Energy of parallel plate capacitor problem

[meteorologist1]

Hi, I have trouble on the following problem:

Given a parallel plate capacitor, fixed area A, and fixed separation d. Find the energy stored, before and after insertion of a slab of dielectric, which completely fills the space between plates, for each of the two cases:

a) Plates are connected to a battery which maintains constant potential difference

b) Plates are charged with fixed charges +Q and -Q, and battery disconnected.

Explain differences in the two cases.

For part a, I think the answers would be just:
Before insertion of dielectric: U = (1/2)CV^2 where C = A(epsilon)/d and
after insertion of dielectric: U = (1/2)KCV^2 where C = A(epsilon)/d and K is the dielectric constant.

But I'm not sure about part b.
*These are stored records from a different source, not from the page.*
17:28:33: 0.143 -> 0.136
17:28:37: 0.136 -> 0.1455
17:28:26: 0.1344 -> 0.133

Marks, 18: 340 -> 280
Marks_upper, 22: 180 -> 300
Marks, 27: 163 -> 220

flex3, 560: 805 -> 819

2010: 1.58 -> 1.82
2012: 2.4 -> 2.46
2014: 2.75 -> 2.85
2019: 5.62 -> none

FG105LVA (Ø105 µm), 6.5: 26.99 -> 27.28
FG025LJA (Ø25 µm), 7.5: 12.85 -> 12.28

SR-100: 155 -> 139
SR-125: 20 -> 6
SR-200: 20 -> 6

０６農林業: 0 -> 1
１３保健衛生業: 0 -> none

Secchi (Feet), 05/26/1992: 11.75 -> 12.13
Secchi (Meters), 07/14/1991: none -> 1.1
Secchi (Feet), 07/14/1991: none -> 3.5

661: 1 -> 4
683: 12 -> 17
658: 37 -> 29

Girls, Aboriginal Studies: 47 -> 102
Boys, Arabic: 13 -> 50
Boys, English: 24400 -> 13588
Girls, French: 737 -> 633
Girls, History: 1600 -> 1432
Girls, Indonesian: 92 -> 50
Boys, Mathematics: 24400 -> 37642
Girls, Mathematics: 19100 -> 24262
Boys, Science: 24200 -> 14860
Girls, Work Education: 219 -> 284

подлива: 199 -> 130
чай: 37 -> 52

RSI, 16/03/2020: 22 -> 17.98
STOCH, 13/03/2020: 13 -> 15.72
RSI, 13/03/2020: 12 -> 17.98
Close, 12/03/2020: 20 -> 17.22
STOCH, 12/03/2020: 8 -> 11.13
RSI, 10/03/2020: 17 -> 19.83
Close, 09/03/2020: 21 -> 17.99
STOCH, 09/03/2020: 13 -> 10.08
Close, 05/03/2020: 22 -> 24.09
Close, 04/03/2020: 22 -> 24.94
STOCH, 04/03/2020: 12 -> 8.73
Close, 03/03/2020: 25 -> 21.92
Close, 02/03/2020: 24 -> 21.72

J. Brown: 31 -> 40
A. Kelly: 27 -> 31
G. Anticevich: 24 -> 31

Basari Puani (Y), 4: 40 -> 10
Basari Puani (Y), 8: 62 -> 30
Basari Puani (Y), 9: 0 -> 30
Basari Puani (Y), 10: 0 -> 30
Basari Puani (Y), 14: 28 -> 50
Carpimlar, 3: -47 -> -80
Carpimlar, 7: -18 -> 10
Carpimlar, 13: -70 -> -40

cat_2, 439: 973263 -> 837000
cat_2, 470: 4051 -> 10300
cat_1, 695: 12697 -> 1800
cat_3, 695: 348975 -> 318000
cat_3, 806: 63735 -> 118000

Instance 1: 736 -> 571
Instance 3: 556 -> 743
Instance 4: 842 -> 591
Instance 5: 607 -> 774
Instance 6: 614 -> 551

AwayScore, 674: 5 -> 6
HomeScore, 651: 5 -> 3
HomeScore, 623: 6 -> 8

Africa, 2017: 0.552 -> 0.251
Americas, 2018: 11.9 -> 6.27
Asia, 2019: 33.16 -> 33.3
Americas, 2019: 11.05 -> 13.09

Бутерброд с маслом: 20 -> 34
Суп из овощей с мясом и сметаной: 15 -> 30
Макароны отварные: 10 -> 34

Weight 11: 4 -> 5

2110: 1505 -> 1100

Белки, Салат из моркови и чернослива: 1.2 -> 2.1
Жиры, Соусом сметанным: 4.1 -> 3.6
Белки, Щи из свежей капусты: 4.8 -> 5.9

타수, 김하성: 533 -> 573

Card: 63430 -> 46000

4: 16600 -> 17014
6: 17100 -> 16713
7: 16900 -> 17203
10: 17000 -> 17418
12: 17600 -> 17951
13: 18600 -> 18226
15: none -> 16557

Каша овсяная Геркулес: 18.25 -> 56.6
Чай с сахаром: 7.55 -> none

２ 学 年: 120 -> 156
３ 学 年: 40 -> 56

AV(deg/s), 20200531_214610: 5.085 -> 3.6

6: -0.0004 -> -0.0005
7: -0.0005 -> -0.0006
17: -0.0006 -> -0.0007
Thanks.

 

[dextercioby]

How about $U=\frac{Q^{2}}{2C}$,where C is the electric capacity before and after inserting the diellectric...?

Daniel.

 

[Doc Al]

For part a, I think the answers would be just:
Before insertion of dielectric: U = (1/2)CV^2 where C = A(epsilon)/d and
after insertion of dielectric: U = (1/2)KCV^2 where C = A(epsilon)/d and K is the dielectric constant.

You've got the right idea, but be careful how you express it. The capacitance changes when you insert the dielectric: before insertion, C = A(epsilon)/d; after insertion, C = KA(epsilon)/d.

U = (1/2)CV^2 is always true, but C changes, so U changes from (1/2)[A(epsilon)/d]V^2 to (1/2)K[A(epsilon)/d]V^2. (Don't write U = (1/2)KCV^2; that's not true!)

But I'm not sure about part b.

If the charge is fixed, what happens to the potential difference when the dielectric is inserted. (What happens to the electric field within the plates?)
In this case, both C and V change.

You can also write the stored energy directly in terms of Q and C. (Figure that out.) Then you'd only have to worry about C changing.

 

[meteorologist1]

Ok, I understand now. Thank you very much.